İşletme içinde yaratılan bir maddi olmayan duran varlığın muhasebeleştirilebilir nitelikte olup olmadığı bazı problemler nedeniyle zordur. Bu zorluklar standadın 51 nci paragrafında şöyle gösterilir.

” (a) Beklenilen gelecekteki ekonomik yararları sağlayacak belirlenebilir bir varlığın olup olmadığının ve ne zaman olduğunun tespiti ve

(b) Varlığın maliyetinin güvenilir bir şekilde belirlenmesi. Bazı durumlarda, bir maddi olmayan duran varlığı işletme içinde yaratmanın maliyeti, işletme içi yaratılan şerefiyenin bakım veya geliştirme maliyetinden veya günlük operasyonların yürütülme maliyetinden ayırt edilemeyebilir.”

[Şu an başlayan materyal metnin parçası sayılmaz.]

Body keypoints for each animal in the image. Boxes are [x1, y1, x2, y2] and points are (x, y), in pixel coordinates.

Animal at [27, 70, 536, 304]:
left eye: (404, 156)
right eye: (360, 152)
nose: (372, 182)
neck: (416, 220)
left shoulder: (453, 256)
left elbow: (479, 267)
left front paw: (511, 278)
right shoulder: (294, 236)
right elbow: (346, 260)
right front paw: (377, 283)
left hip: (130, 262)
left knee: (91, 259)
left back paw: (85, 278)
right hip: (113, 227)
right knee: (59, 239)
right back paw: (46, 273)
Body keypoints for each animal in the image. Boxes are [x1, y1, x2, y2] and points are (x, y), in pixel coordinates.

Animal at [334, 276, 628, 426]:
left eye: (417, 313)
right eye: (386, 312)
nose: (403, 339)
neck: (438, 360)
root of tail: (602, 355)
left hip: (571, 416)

TMS 38 gereği, sadece satın alınan veya devralınan marka değeri bilançoda gösterilebilir. Bir başka ifadeyle marka ya işletme birleşmesi ya da satın alma yoluyla edinilmiş olması halinde bilançoda gösterilebilir.

Burada Türkiye Finansal Raporlama Standartları (TFRS) 3’ün “Muhasebeleştirme koşulları” bölümündeki 13 no.lu paragrafa göre;

” Edinen işletmenin muhasebeleştirme prensibini ve koşullarını uygulaması, edinilen işletmenin daha önce kendi finansal tablolarında varlık ve borç olarak muhasebeleştirmediği bazı varlık ve borçların muhasebeleştirilmesine neden olabilir. Örneğin edinen işletme, edinilen işletmenin içsel olarak geliştirdiği ve ilgili maliyetleri giderleştirdiği için finansal tablolarında varlık olarak muhasebeleştirmediği marka ismi, patent veya müşteri ilişkileri gibi edinilen tanımlanabilir maddi olmayan duran varlıkları muhasebeleştirir.”

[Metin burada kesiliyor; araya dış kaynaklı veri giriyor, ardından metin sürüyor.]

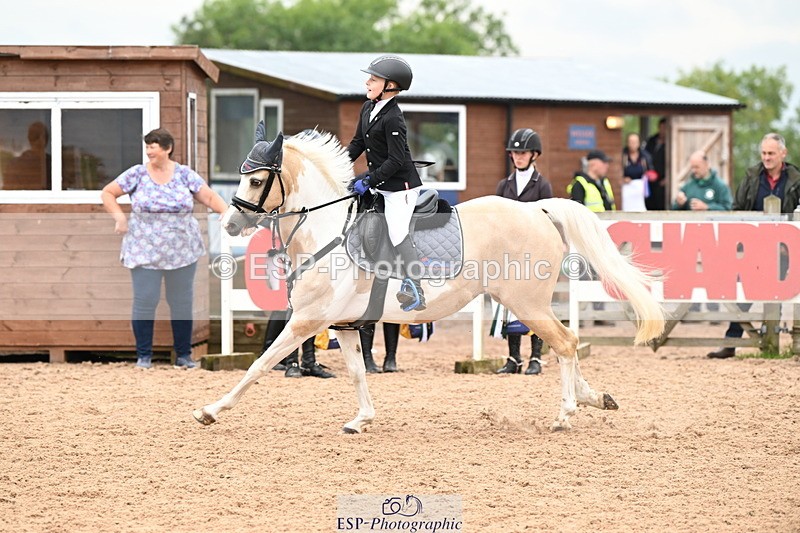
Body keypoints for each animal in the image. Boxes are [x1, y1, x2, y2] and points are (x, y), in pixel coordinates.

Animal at [194, 129, 666, 432]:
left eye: (257, 179)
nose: (231, 223)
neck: (326, 228)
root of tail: (536, 209)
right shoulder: (342, 324)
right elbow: (357, 372)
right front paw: (361, 420)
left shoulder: (306, 320)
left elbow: (259, 365)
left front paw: (212, 410)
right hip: (527, 304)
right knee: (568, 344)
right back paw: (593, 398)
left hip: (527, 304)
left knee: (565, 344)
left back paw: (565, 414)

Bir başka ifadeyle, bir maddi olmayan duran varlık olan marka, satın alma ve/veya birleşme yoluyla devralma şeklinde elde edilirse bilançoya alınabilir.

Bilanço dipnotunda bilgi verilebilir mi?

İşletmelerde sahip oldukları markalar yıllar içinde oluşmakta ve bu sahip olma/marka oluşturma olgusu içinde birçok gider gerçekleşmektedir. Bu harcamalar gider olarak muhasebeleşmektedir.

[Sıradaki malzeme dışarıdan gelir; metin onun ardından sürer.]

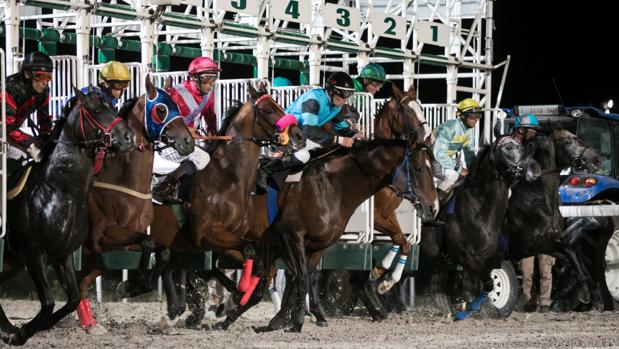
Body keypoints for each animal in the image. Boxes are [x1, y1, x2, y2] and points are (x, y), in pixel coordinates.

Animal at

Bu çerçeveden baktığımızda işletme içinde yaratılan marka değeri bilanço üstü/dışı bir değer olarak ortaya çıkmaktadır.

Ancak işletme içinde, işletme dışında bilgi kullanıcıları işletmenin marka değerini bilmek isterler. Bilançolara alınamayan işletmenin kendi içinde yarattığı marka değeri mevcut marka değerleme yöntemleriyle belirlenerek bilanço dipnotlarında gösterilmesi gerek bilgi kullanıcıları gerekse işletme yönetimi açısından faydalı olur.

Yabancı firmalarla bir ortaklık yada yatırım düşünüldüğünde ilk bakılacak teknik değerlemeden birside bu “marka değeridir”.

Çünkü işletmenin “marka değerinin” finansal durumunun önemli bir parçası olduğu işletmenin bir karne notudur.